▶ _Activity_: Please revise the lines below, beginning at the one that contains "pressure the barometer" and stopping after the one that contains "Val: 1600 rpm", so that "explanation" becomes "commentary" and nothing else changes. Give back only those lines, without the pictures.

▶ _Records for processing_:
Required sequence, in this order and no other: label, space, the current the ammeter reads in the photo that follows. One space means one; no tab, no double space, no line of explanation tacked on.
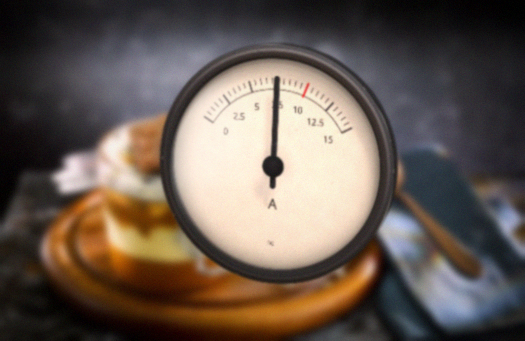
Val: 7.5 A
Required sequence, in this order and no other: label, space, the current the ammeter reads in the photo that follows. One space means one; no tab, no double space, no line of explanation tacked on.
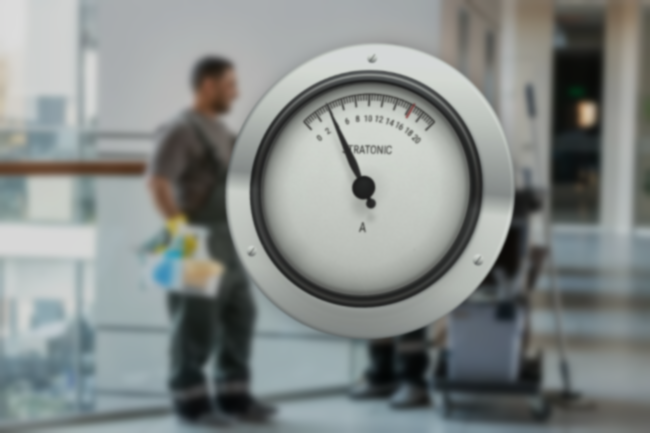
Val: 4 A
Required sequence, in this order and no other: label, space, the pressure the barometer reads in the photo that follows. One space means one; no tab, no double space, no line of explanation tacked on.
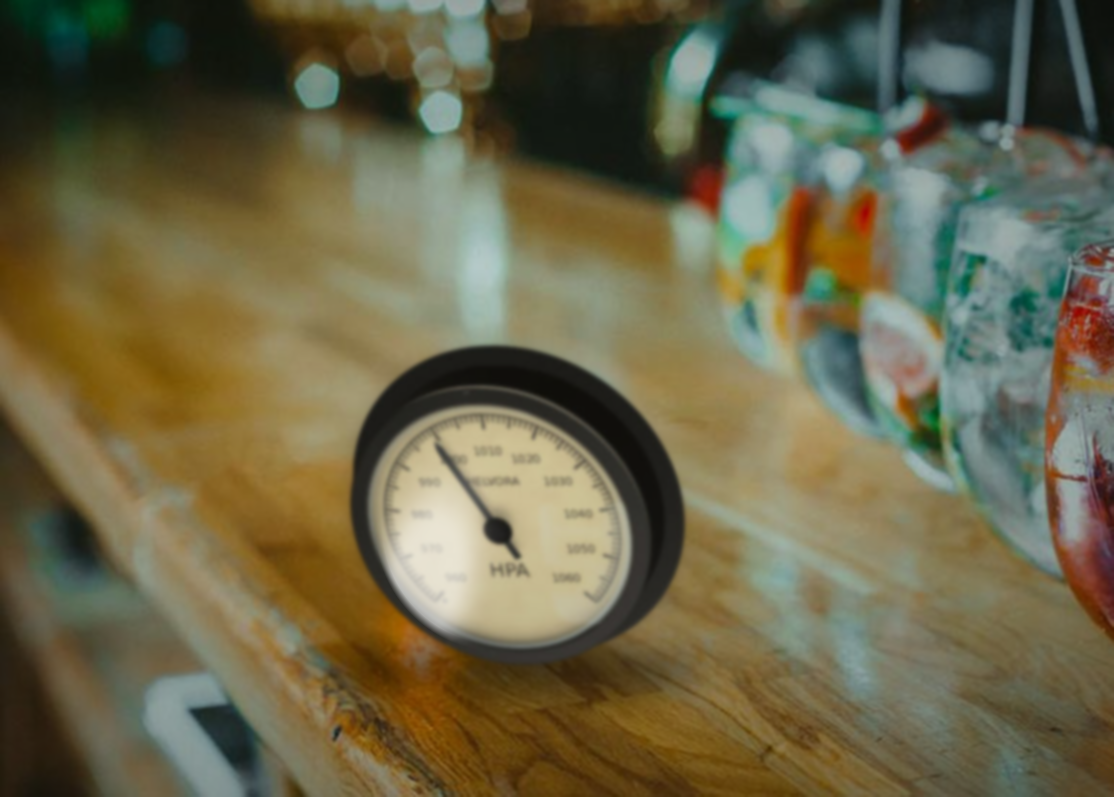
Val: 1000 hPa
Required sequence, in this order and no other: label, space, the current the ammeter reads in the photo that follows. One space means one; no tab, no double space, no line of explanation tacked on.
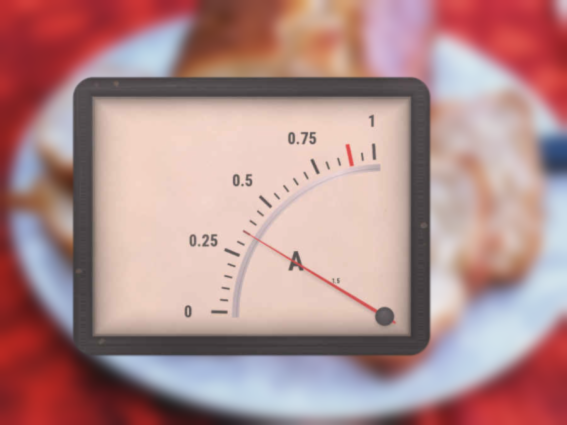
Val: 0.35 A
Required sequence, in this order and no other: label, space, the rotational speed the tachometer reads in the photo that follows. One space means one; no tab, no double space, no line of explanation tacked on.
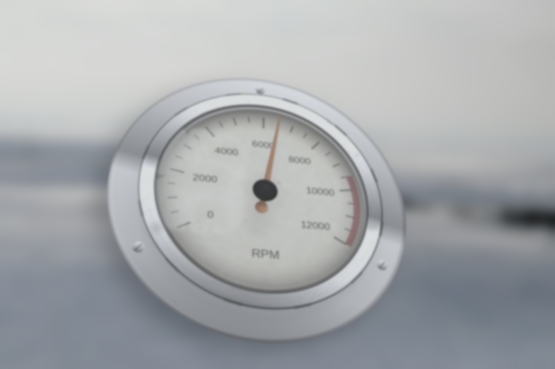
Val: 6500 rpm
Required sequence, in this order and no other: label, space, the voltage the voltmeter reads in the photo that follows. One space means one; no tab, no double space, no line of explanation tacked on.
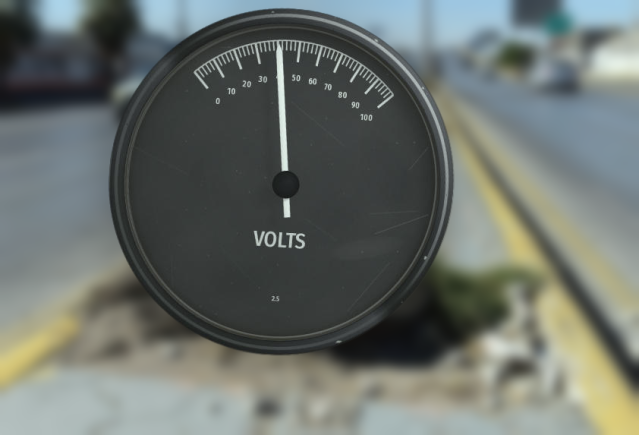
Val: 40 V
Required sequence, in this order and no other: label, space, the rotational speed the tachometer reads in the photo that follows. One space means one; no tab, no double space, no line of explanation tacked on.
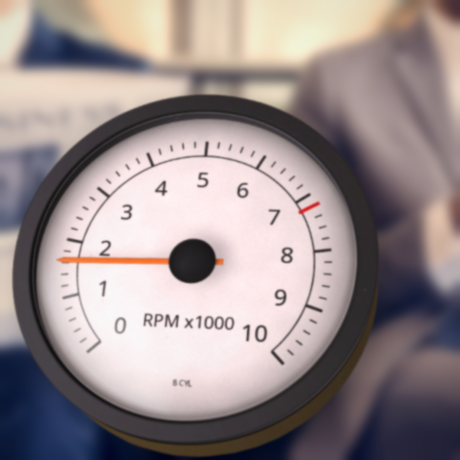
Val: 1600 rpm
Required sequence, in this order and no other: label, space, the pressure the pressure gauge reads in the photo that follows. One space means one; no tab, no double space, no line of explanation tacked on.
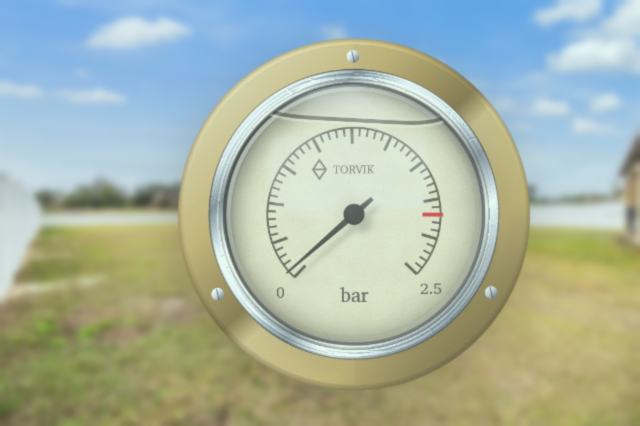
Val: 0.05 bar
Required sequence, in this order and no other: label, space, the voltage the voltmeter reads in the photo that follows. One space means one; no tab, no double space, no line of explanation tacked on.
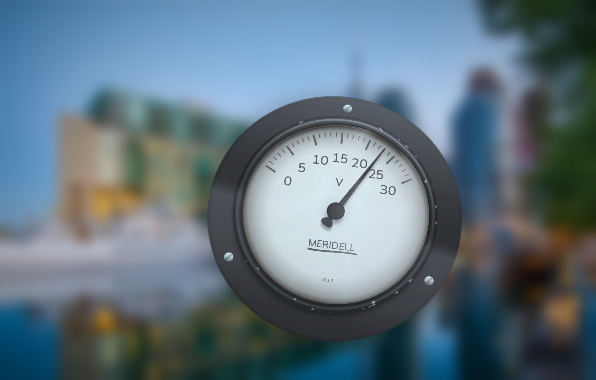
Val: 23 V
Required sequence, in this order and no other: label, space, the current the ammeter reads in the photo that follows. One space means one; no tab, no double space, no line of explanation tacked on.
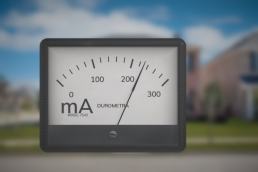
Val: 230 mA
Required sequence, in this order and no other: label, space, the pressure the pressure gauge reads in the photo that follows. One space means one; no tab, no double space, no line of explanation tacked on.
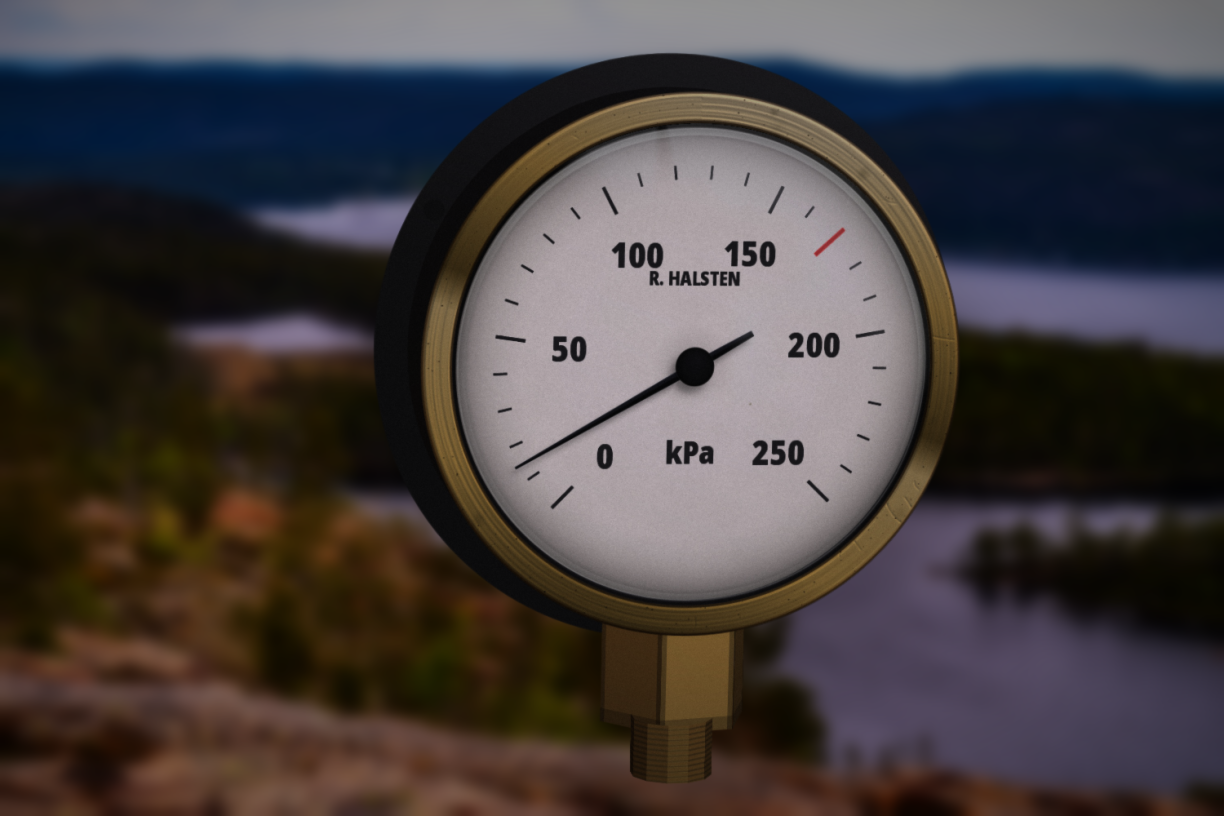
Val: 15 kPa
==
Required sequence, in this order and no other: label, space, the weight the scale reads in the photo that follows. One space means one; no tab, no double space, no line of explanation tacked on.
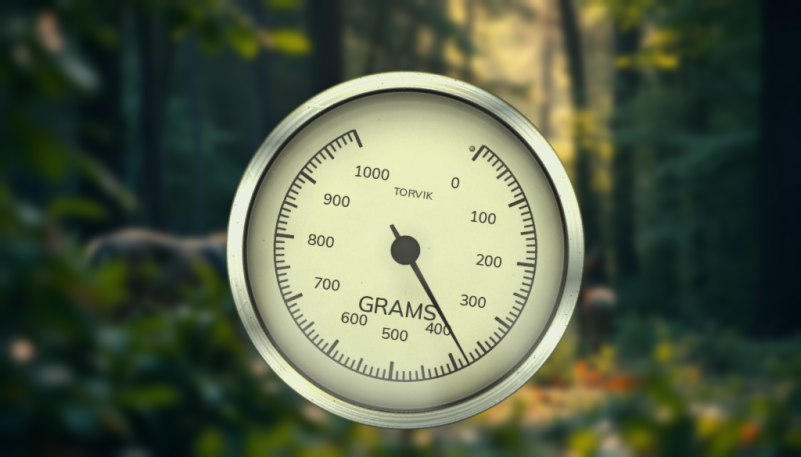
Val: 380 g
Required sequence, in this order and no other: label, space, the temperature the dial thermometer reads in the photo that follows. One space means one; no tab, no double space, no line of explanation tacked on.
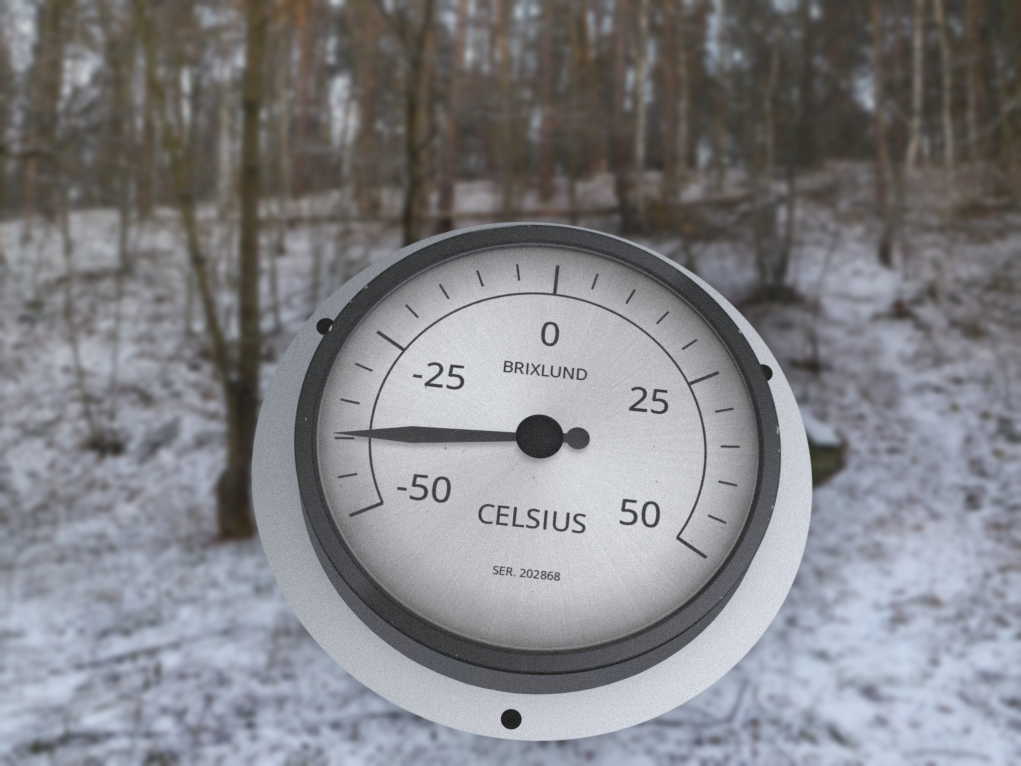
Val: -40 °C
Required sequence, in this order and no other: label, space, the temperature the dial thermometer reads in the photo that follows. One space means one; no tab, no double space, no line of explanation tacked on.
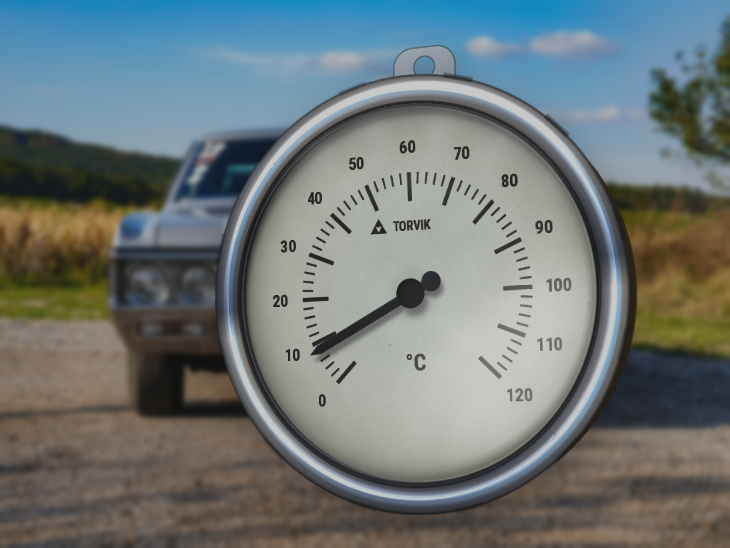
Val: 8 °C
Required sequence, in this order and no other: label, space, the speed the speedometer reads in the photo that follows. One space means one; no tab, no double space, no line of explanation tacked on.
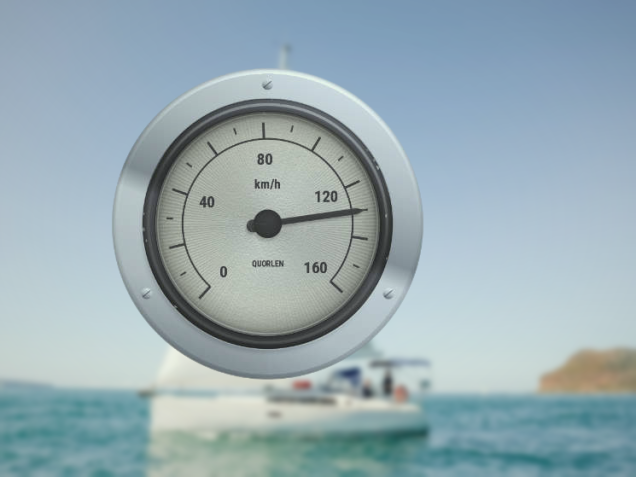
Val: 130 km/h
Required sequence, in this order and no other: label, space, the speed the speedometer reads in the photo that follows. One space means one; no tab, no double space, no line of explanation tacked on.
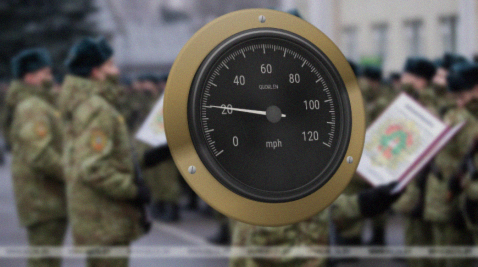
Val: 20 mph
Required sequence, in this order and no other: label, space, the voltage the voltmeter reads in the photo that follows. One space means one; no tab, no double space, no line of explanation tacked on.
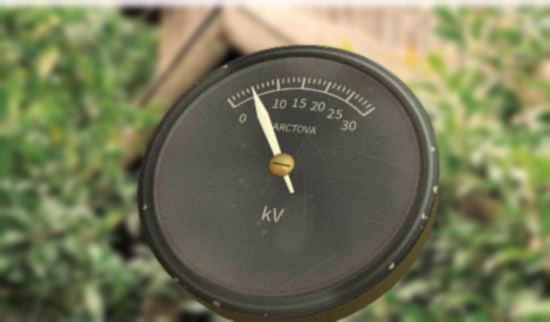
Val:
* * *
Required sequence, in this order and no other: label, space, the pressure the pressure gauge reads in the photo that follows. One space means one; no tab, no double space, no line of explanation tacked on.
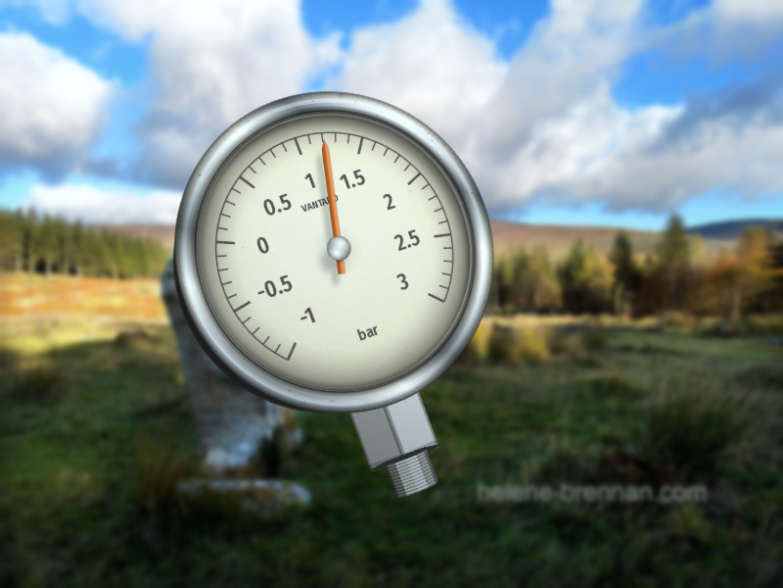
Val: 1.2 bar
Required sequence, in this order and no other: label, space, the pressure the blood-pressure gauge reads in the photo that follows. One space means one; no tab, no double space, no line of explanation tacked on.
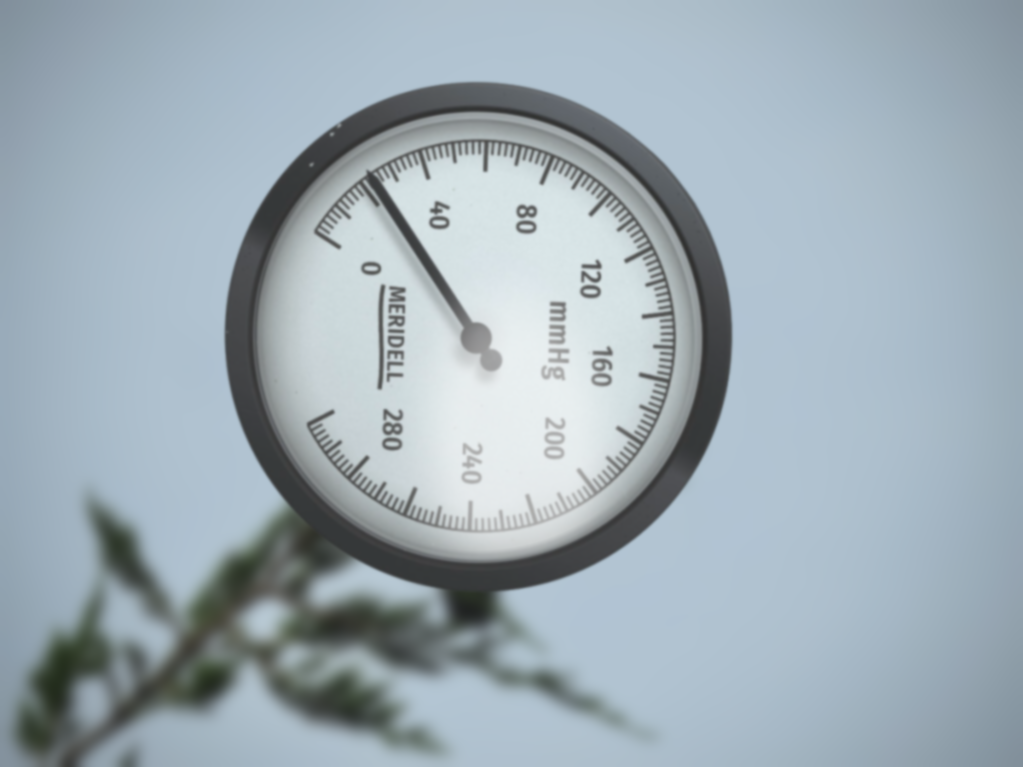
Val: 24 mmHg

▶ _Task answer_:
Required sequence, in this order and no other: label, space, the pressure the barometer reads in the photo that follows. One space means one; no tab, no double space, no line of commentary tacked on.
Val: 1000 hPa
Required sequence, in this order and no other: label, space, the current the ammeter reads in the photo that follows. One space means one; no tab, no double space, no line of commentary tacked on.
Val: 0.35 A
Required sequence, in this order and no other: label, space, the rotational speed the tachometer reads in the photo that follows. One space means one; no tab, no double space, no line of commentary tacked on.
Val: 6500 rpm
Required sequence, in this order and no other: label, space, the voltage the voltmeter reads in the photo that follows. One space means one; no tab, no double space, no line of commentary tacked on.
Val: 40 V
Required sequence, in this order and no other: label, space, the rotational speed the tachometer reads in the photo that follows. One space means one; no tab, no double space, no line of commentary tacked on.
Val: 1600 rpm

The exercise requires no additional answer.